Source : Times of India
Amrita Mahale’s debut novel Milk Teeth is not a story you expect from an aerospace engineer, who worked in management consulting and technology start-ups for nearly a decade. It is about Mumbai, a city where the author did not grow up in, but a place that resides in her heart. Set in the 1990s, Milk Teeth chronicles the changing trends of Mumbai’s Matunga and the lives of old neighbours and childhood friends Ira Kamat and Kartik Kini.
Mahale’s story sprouted from the idea of a prophecy that predicted that Kartik and Ira would get married one day, even though there is one grave secret that could turn out to be the biggest hindrance to the prophecy. The novel comes out at an important time when the Supreme Court ruled out section 377, a law that criminalised homosexual
relationships. Ira, who grows up to be a journalist and pushes back her memories with Kartik, whereas Kartik has a corporate job, and leads a secret life, struggling to come to terms with the overbearing societal norms that shove his identity into dark corners, shaping his life decisions.

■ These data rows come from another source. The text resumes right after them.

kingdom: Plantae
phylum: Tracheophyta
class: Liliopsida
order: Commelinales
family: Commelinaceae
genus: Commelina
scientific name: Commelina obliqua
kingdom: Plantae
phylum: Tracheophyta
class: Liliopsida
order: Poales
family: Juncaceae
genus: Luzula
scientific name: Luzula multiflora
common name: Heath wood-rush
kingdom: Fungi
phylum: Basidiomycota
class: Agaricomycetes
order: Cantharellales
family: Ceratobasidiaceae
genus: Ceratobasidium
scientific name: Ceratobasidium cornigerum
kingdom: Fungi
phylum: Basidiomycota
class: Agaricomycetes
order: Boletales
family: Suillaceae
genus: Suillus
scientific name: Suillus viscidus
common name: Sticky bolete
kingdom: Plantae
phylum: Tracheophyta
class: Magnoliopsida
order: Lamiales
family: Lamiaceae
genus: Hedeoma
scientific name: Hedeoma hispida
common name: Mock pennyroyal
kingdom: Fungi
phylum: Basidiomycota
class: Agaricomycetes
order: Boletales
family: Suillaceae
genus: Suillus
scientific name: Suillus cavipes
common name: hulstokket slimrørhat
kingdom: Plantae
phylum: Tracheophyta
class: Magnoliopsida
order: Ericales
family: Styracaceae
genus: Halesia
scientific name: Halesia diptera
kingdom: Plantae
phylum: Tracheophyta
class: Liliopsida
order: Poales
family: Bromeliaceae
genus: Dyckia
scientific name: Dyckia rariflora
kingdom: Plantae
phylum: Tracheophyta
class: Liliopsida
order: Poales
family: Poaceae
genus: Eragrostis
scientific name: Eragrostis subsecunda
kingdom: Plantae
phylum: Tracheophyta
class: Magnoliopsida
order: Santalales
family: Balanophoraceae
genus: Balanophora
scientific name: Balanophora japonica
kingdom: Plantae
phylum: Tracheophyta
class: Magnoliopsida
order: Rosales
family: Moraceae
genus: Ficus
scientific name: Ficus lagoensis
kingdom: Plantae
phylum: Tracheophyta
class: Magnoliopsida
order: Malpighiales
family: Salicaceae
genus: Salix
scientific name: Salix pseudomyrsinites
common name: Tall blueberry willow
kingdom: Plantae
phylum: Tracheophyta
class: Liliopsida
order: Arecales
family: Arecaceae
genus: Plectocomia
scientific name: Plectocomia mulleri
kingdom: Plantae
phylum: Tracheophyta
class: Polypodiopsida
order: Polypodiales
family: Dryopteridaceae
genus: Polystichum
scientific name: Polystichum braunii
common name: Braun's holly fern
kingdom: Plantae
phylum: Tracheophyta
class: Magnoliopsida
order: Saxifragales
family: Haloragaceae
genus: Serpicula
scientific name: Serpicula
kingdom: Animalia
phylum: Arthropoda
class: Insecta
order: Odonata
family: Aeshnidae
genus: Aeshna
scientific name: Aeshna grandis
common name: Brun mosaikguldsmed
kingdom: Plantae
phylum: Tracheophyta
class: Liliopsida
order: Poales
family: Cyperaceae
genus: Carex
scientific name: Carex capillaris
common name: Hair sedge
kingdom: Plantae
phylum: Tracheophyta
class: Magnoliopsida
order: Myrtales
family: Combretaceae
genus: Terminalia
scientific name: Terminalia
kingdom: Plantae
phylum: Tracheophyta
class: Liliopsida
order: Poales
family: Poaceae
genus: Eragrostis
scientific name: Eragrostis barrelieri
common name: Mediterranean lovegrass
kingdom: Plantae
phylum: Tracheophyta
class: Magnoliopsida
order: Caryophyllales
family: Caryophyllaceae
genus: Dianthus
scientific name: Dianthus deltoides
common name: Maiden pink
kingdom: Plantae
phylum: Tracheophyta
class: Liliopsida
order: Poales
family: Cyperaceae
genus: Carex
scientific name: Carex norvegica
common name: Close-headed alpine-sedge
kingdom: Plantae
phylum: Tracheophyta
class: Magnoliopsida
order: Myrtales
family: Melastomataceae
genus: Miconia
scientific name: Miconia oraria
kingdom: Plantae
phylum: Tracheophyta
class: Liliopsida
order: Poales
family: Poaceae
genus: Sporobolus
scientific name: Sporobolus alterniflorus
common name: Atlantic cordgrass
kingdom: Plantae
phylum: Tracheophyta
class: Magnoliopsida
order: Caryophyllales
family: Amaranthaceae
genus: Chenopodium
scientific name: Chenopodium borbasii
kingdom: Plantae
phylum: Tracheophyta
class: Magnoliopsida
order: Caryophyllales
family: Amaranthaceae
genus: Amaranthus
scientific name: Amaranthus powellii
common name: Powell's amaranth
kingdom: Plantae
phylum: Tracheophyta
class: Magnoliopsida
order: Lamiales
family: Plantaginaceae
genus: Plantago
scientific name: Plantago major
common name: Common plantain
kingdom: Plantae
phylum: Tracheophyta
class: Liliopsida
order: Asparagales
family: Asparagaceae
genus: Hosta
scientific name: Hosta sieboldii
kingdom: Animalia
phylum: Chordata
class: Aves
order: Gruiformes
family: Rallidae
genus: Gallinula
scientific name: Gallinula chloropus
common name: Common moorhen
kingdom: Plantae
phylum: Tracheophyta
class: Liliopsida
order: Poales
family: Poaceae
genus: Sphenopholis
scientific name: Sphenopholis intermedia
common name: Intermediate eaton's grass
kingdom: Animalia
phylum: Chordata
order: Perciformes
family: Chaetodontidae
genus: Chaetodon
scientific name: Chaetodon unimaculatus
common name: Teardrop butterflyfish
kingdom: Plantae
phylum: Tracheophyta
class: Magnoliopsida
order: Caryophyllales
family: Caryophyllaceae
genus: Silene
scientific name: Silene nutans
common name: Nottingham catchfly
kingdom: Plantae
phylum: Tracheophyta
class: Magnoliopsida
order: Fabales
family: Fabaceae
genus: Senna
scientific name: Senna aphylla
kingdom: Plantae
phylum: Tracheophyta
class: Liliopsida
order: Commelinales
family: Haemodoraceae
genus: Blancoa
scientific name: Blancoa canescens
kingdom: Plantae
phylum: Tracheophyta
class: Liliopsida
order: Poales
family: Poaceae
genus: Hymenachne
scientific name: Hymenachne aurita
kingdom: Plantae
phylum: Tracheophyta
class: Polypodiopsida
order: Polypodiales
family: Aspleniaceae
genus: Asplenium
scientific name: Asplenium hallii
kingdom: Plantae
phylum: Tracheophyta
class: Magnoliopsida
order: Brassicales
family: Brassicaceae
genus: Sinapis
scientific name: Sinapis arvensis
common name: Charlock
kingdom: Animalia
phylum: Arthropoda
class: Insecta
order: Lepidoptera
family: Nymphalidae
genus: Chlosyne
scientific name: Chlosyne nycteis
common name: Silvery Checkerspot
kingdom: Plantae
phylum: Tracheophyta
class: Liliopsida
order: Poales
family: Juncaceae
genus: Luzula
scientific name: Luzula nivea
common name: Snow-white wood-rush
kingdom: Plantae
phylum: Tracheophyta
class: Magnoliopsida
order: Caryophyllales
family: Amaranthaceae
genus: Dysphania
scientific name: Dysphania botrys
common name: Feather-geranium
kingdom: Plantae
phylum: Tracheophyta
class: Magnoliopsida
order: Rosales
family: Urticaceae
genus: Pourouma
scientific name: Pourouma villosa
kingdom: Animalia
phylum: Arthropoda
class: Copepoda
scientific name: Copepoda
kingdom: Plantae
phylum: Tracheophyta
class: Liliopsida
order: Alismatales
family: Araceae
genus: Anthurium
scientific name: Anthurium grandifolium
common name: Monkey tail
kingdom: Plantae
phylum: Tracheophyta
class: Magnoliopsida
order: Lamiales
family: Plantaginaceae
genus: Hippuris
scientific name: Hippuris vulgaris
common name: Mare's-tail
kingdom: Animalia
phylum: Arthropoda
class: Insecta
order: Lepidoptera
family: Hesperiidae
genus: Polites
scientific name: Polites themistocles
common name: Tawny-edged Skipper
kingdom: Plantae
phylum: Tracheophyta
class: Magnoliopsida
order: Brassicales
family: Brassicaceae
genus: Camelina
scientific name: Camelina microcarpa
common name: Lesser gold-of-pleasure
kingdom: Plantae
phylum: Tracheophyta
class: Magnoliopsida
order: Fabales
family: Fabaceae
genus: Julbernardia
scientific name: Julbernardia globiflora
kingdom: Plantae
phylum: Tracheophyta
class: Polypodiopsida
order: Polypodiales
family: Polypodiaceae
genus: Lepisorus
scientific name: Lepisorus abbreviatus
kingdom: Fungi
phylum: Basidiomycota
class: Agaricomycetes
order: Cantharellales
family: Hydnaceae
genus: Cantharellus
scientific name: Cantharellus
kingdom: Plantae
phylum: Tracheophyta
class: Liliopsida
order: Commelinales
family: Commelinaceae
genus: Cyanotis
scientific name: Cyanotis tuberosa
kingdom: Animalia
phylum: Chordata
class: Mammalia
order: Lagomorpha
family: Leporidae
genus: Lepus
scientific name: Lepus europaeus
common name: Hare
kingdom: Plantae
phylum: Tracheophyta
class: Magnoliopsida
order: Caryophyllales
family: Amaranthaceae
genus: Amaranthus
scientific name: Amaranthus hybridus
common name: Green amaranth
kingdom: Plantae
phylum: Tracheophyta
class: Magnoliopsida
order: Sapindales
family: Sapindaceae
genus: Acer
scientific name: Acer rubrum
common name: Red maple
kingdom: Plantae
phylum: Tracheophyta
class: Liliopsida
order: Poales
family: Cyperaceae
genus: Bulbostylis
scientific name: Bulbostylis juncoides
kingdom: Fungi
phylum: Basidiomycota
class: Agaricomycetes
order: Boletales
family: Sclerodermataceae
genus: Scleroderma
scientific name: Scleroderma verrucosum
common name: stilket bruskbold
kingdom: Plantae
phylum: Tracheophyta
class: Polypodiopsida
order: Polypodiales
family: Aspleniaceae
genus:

Written with a sharp subtlety and tremendous empathy, Amrita’s book has some occasional stereotypes from romcoms when it comes to characterisation. But the story is much bigger than its characters and that is where the author shines. Milk Teeth captures the zeitgeist that encapsulated 1990s Mumbai and the trials and tribulations of people whose lives turned topsy-turvy in scurried moments. It certainly establishes Amrita Mahale as a prominent voice in Indian literature.